Troubleshooting & How-Tos 📡 🔍 Linux

Minimal User Setup for Debian Cloud

Debian offers cloud images that you can plug into a hosting provider and run instead of spending time going through the installer. Most of them assume you’re going to use the host’s system to set up the your login credentials.

There’s also a “nocloud” image intended to run on a local setup, so you can toss a qcow2 image onto Qemu (directly or with or your favorite GUI wrapper like UTM or Boxes). It ships with a passwordless root user to get you started quickly.

You don’t want to keep running it as root. Especially without a password!

So here’s a set of quick steps to set up a regular user for admin and put a password on root. (Why am I writing this down? Because I always forget which Linux distributions use useradd and which use adduser.)

Optional: Set a Hostname

Debian 11 ships with the name set to “debian,” but it’s not set in the hosts file. Sudo will complain that it can’t find this “debian” machine when you run it, though it will run.
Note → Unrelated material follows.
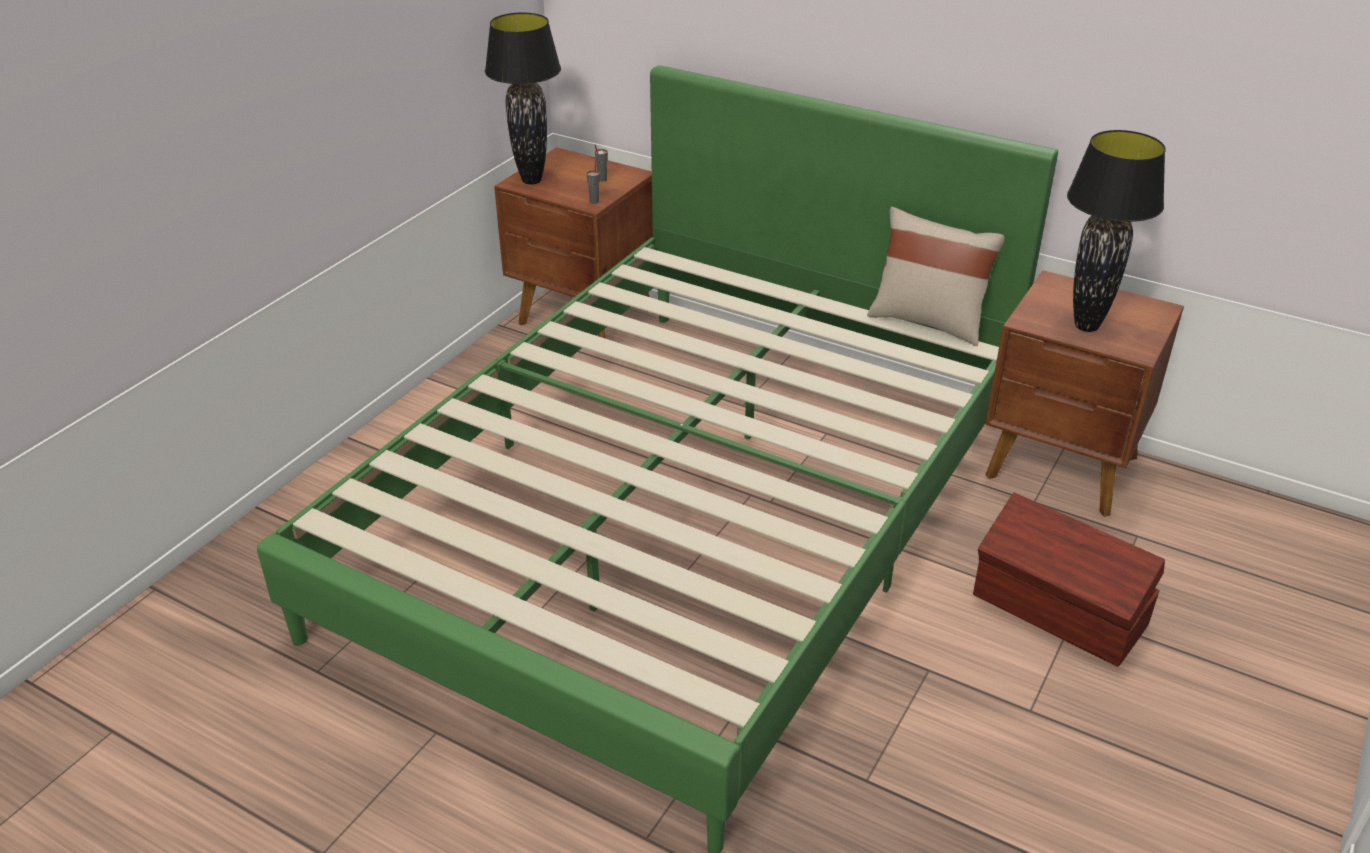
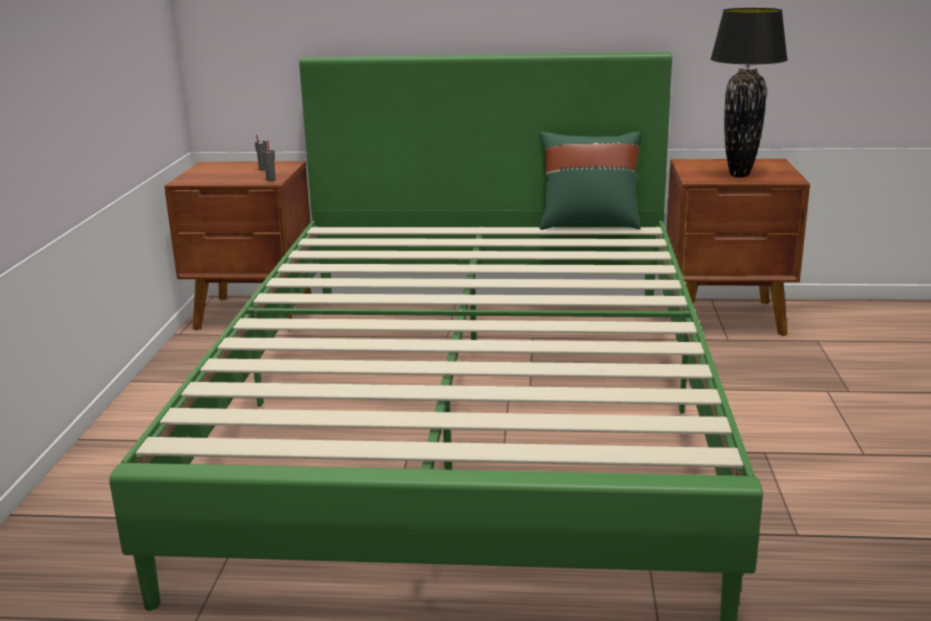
camera: 25 degrees left, 15 degrees down
black table lamp [485,13,561,184] -> none
beige pillow [867,207,1005,346] -> green pillow [539,132,642,230]
brown storage box [973,493,1165,667] -> none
So if you’re setting up a new oldoldstable for some reason, you probably want to start by setting a hostname and adding it to /etc/hosts (on the same line as localhost).

hostname HOSTNAME
nano /etc/hostname
nano /etc/hosts

You can of course use vi instead, or install another text editor like emacs using apt, assuming the image connected to the network.

Debian 12 doesn’t set a hostname in the cloud images, so it doesn’t have this problem, though of course you’ll probably want to set one anyway if you plan on keeping the machine around!

Set Up The User

Next, create the user, add them to the sudoers group, and set their password.

useradd -m -s /bin/bash USERNAME
usermod -aG sudo        USERNAME
passwd                  USERNAME

Some notes on the options used here:

  • You can of course choose a different shell than bash here.
  • useradd -m will also create the home directory.
  • usermod -aG will add a group to the user’s list of groups, rather than moving them entirely.
  • Debian pre-configures a “sudo” group and gives its members permission to run sudo with their own password, which is exactly what I want here.

Other distros vary in whether they set up a group and what they call it (ex. Red Hat/Fedora call it “wheel”), or whether you need to set up access manually using visudo or putting something in /etc/sudoers.d

Now you can set a password for root.

passwd

Congratulations! You should be able to log out of root now, log in with your regular user, and use sudo when needed.

Bonus: Lock Out Root

Once you’ve logged in with your regular user and verified that it can sudo, lock the root account so no one can log into it in the first place. It’ll still be there running things behind the scenes, but it won’t be open.